Die Gemeinde Capdepera veranschlagt rund 21 Millionen Euro für rund 925 betroffene Parzellen. Darin enthalten ist auch weitere Infrastruktur für Straßenbeleuchtung und Ähnliches. Da Vorschüsse durch die Gemeinde mit anschließender Umlage aufgrund der derzeitigen Haushaltslage nicht zulässig sind, sollen die Anwohner einen Flurbereinigungsrat ("junta de compensación") auf die Beine stellen, die Finanzierung selbst aufbringen und Flächen abtreten. Pro Grundstück können Kosten von mehr als 20.000 Euro auflaufen.

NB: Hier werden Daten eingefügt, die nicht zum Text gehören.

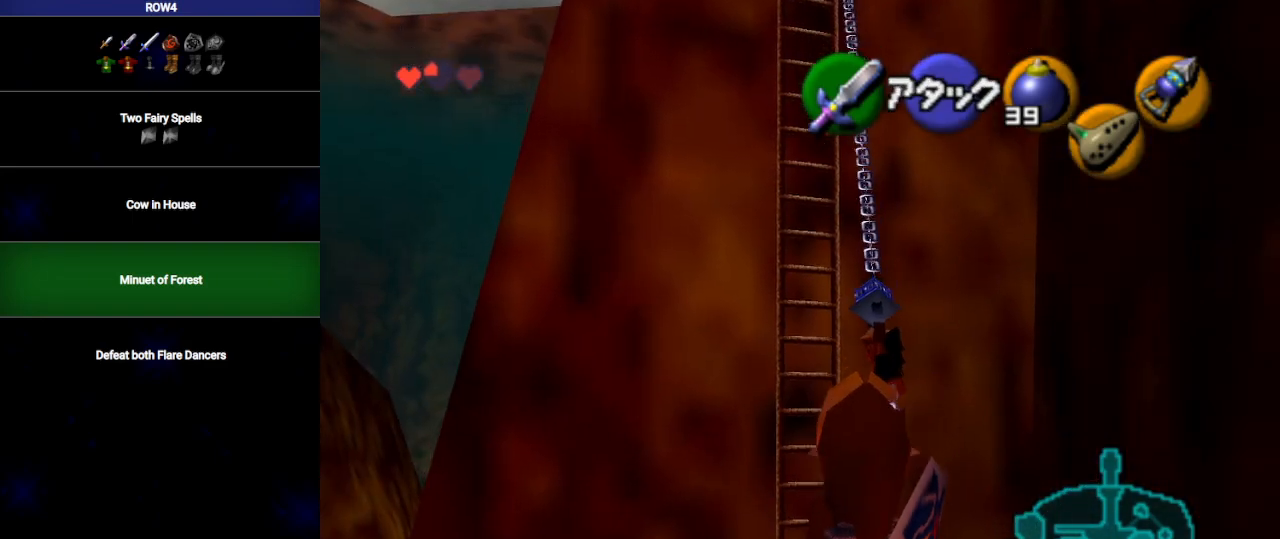
{"buttons": [], "left_stick": "up", "right_stick": "center", "events": []}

Per Internet soll nun unter den Eigentümern ein Meinungsbild eingeholt werden. Kommt es nicht zu einer Einigung, darf in den betroffenen Urbanisationen künftig keinerlei Baugenehmigung mehr erteilt werden. Dies ist eine seit Längerem erwartete Folge von balearischen Raumordnungsgesetzen, die laut Gerichtsurteilen nun in die Praxis umgesetzt werden müssen. (mic)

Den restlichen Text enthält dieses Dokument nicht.